Zack wondered about that. Seeing how the kids had been, it wouldn't be a stretch to think they'd find some way to bring a saw there. But he was too tired to go look for them, so he hoped the carpenter would be so kind as to bring it himself. He sighed again, feeling the tension rolling off his shoulders. Who would’ve thought babysitting was even more exhausting than going on a mission?
Warmth enveloped his head. When he looked, Aerith was patting him, a bright smile on her face. “Great job today.”
And Zack would have broken into a grin, would have leaned in and rested his head on her shoulder and claimed it as energy recovering, if he had not noticed the girl on the flowerbed still weaving flowers into a crown. Aerith seemed to notice his line of sight too, because then she introduced the girl as Leila. In a whisper, she added that the girl had lost her family in the war, so she was a little taciturn around armed strangers.
The reason Aerith had suggested for him to talk about his adventures finally dawned on him. Zack scooted to the girl and peeked beneath the brown bangs. Big, brown eyes were focused on the flower crown in her hands. He noticed she’d braided her hair to match Aerith’s.

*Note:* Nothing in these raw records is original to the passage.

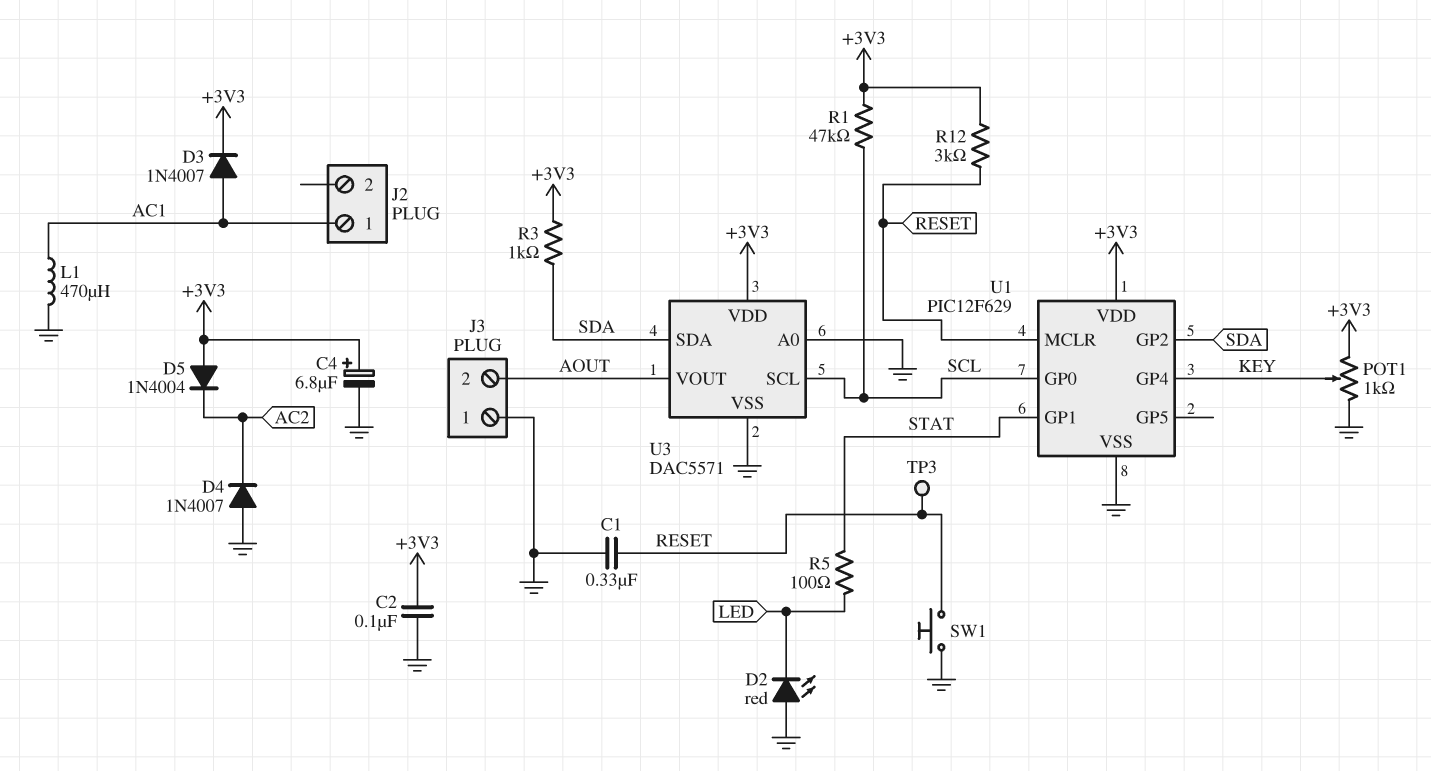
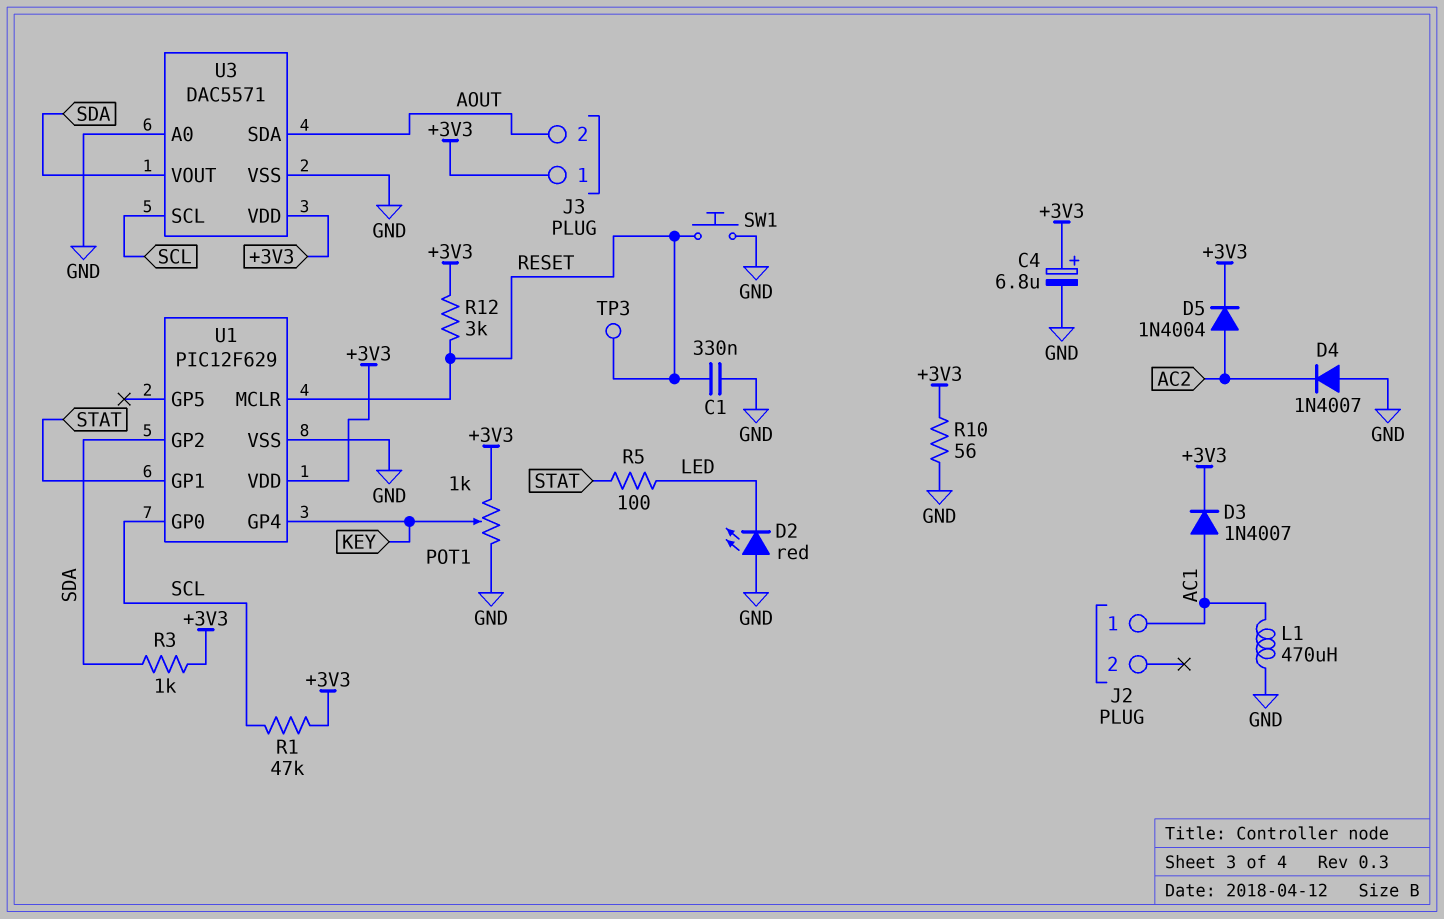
C2: 100nF (+3V3, GND) -> none
D5: diode 1N4004 (A +3V3, K AC2) -> diode 1N4004 (A AC2, K +3V3)
J3 pin 1: GND -> +3V3
R10: none -> 56 (+3V3, GND)
U3 pin SDA: SDA -> AOUT
U3 pin VOUT: AOUT -> SDA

“You’re not going with the others?” he asked.
Leila shook her head. When she spoke, her voice was small. “I’m not really into those sword stuffs.”
“What are you into then?”
She lifted her flower crown, then continued weaving in more flowers. Zack fumbled for more topics, but before he could, Leila had risen from her seat. She walked over to him, then plopped the flower crown over his head. Zack blinked.
“That glow in your eyes—I’ve seen it. They took my dad away to the war, and he never came back.” Leila pursed her lips. “But you’re a good guy, Zack. At least, I think so. Everyone likes you. Aerith, too. And, you know, I don’t think I’ve ever seen her laugh so hard like that before.” Zack blinked again, and this time, the girl softened her features. “She really likes you.”
With that, she turned toward Aerith and plopped another flower crown on top of her head.
“Well, I’m off. Think I’m going to catch up with the others and make sure they don’t hurt themselves.”
Her footsteps disappeared behind the double doors. The silence that followed stretched awkwardly. When Zack turned his head, Aerith was still staring at the church's entrance, half in daze.
“You really like me, she said.”
She jerked, glancing at him from the corner of her eyes. A frown formed across her lips, even as a deep shade of red tinged her cheeks. “She didn’t emphasize it, you know.”
Even so, that was not a denial. A slow grin split his features. Zack crawled to her side, then gazed at her scarlet face.
“What?” she asked.
His reply was a soft kiss to her cheeks that rendered her speechless. “I really like you to.” He beamed at her stunned face. It wasn't much of a date, but he enjoyed it nonetheless.